> TASK STATEMENT
Please carry on the article below about adapting marketing campaigns for other cultures, starting right after its last sentence.

[DOCUMENT SEGMENT Boundary: Start]

Launching a marketing campaign in a new language market requires a thoughtful approach. What colors, images or phrases will resonate with the local audience? Which could be offensive? Without a keen cultural eye, even the best-planned campaign can falter. Here are our top-10 tips for taking a corporate website, product packaging, social media or ad campaign across cultures.
1. Analyze the original content
An in-market expert should review your source text for images, phrases or concepts that might not resonate globally, such as some sports pictures, metaphors and idiomatic expressions. Having this feedback before translation begins can help you decide whether to change aspects of your original campaign to more global-friendly content, or target areas to localize so you can maintain consistency across various markets.
This extra preparation gives your translation provider the license to consult on the images and metaphors that will be most effective in the target language and culture. In an ideal scenario, the writer of the source text will also be trained in writing global-ready content.
2. Allow enough time and budget
Marketing translation takes time. Don’t expect the same timeline or costs as when translating technical or general business document translation. Marketing copy tends to be more nuanced and its meaning more open to cultural interpretation. Headlines, tag lines and creative copy will require extra attention and usually involve transcreation. You’ll also want to count on linguists who know your brand voice, since style consistency is especially important for global marketing content.
3. Determine target audience
Before you send your text to the linguist, determine if the project is global or regional. This, along with your budget, will determine your target languages. If your audience is global, then you may consider “global” Spanish. If you’re targeting only certain Latin American audiences, you may want to choose specific regional Spanish translations (i.e. Peruvian Spanish, Colombian Spanish, etc.).
To be effective, marketing content needs to reflect the habits, tastes and lifestyle of your target audience. If you choose a “global” version of a language like Spanish, it’s important to weigh out the pros and cons. Using “global” language may save you money, but it also may be too neutral to have the impact you’re looking for. You’ll want to consider the risks and benefits with each scenario.
4. Define the desired style and tone
Are your communications formal or informal? Is there a different audience for different types of communications? Should the translated content mirror the source content’s style or be more localized? Establish this ahead of time to maintain consistency.
5. Share the knowledge
To produce copy that consistently meets your expectations, your translation partner needs to understand the purpose of the text, the goal, the target audience and your brand’s voice and style. A thorough translation glossary and style guide are important to getting the message right.

[DOCUMENT SEGMENT Boundary: End]
[EXERCISE DATA Boundary: Start]

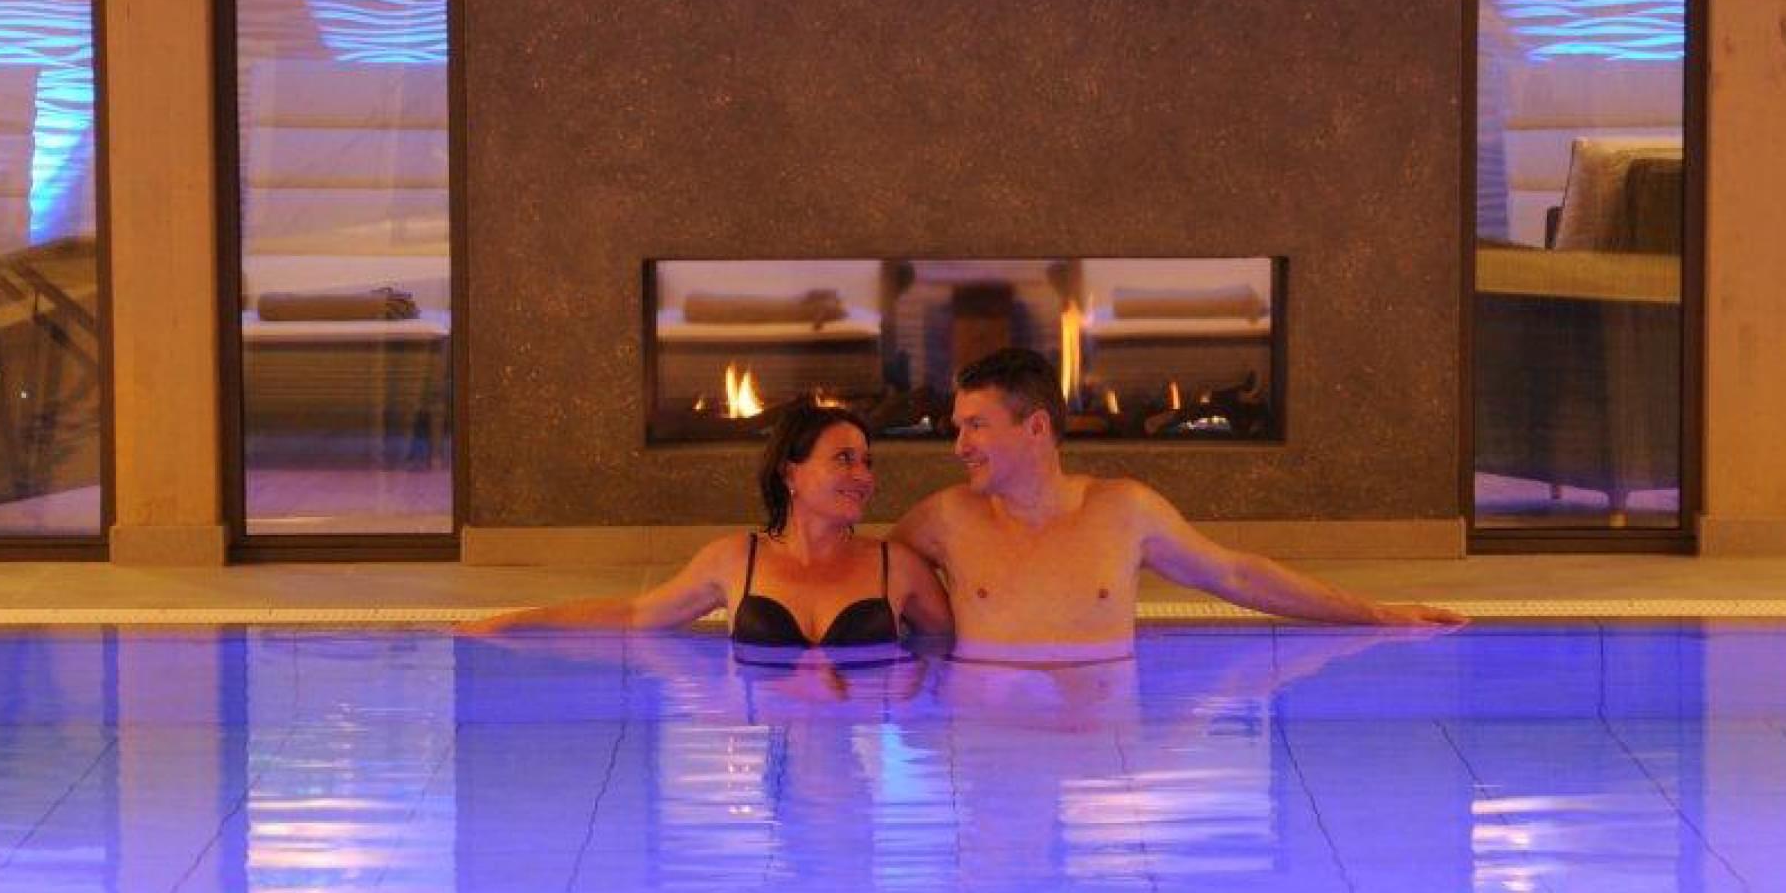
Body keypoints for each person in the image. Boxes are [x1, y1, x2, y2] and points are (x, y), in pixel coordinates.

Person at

[EXERCISE DATA Boundary: End]

> THE ANSWER
6. Review an early sample
Set up a review team in advance — ideally including one reviewer for each language who will be involved from the start. Make sure your translation partner is on the right track by reviewing a sample of the translation piece early in the process. At this stage, you’ll want to check for style and tone. Reworking style is very time consuming, so it’s better to correct it right away.
7. Expect a lot of feedback
Language is subjective and reactions can be strong when it comes to marketing or stylistic texts. When scheduling, allow enough time for a final refinement step where the feedback is analyzed, synthesized (if you have more than one reviewer) and implemented.
8. Use universal symbols
Many countries (especially in Europe) have standard and International Organization for Standardization (ISO) approved symbols to convey key concepts. For example, recycling, shelf life, and ironing symbols can be used throughout the European Union (EU), which saves a lot of space and also complying with local regulations.
9. Know that slogans are tricky
Slogans and tag lines are extremely challenging and time consuming to localize and may need to change slightly or significantly in the target language. It’s hard to land on a slogan that works across all markets, which is why a global slogan is rare. McDonald’s didn’t create their first global slogan “I’m Lovin’ It” until 2003, and it was kept in English for most countries.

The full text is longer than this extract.